Vuelvo a casa volando, con la sonrisa de la sabia energía que canaliza el saber perder. La negación del fin que justifica los medios. Las pruebas de fondo no están hechas para caminar. Uno tiene que saber situarse o no en la línea de salida, tiene que prepararse en cuerpo y alma, y saberse preparado es tan importante como estarlo. No es ninguna broma. Está prohibido caminar, y está prohibido rendirse.

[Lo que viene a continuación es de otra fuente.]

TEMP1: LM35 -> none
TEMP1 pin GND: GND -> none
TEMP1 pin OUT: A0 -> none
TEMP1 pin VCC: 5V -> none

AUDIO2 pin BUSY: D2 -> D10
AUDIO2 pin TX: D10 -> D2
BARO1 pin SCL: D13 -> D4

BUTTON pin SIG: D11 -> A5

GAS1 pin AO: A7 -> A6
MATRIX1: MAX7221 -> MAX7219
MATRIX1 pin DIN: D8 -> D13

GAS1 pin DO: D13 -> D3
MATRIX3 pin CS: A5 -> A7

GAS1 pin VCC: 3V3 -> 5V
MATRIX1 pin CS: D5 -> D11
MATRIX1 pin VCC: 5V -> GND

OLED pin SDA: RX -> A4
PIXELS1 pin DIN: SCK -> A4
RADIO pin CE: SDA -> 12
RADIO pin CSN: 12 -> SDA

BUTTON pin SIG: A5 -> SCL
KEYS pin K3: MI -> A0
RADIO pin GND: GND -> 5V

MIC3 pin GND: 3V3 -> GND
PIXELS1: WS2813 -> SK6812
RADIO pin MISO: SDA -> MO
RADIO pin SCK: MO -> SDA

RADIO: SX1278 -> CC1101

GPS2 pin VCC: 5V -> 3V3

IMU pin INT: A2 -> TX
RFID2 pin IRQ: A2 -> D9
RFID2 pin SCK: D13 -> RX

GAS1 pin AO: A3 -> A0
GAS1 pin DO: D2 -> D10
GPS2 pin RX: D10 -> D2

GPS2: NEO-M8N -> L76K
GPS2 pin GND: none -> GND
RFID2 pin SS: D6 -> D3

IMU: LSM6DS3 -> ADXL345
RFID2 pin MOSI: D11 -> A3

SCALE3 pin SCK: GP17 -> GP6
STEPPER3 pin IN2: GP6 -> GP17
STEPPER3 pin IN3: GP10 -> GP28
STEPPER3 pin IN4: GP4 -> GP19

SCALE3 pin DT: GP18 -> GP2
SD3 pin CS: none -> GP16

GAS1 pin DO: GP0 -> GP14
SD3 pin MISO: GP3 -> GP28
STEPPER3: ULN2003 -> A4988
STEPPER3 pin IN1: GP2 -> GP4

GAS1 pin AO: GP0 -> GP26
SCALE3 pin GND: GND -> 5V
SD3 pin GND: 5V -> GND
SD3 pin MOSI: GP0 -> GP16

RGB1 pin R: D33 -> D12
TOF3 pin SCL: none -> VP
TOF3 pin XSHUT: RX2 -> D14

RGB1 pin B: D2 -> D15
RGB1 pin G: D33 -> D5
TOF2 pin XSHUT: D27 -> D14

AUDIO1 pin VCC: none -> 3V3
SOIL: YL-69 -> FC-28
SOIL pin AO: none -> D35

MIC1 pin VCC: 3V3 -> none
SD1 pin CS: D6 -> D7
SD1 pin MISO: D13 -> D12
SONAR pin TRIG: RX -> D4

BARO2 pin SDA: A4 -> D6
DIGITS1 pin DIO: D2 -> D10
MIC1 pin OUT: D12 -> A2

He comprendido que el mejor plan para tener éxito es no tener un plan. La mejor victoria es la consecuencia del constante esfuerzo diario de salir a batirse en duelo contra la negación propia y ajena de los propios sueños. No importa el camino que tomes ni el tiempo que te lleve el trayecto. Lo importante es poder llegar al final del recorrido. Y ahora no es el justo momento de intentarlo. Por eso decido tomar otra vía. He cambiado ambición por paciencia, logro por trabajo y consenso por propias creencias. Por eso confío en que esta nueva manera de actuar me haga ser mejor persona y, por ende, mejor deportista.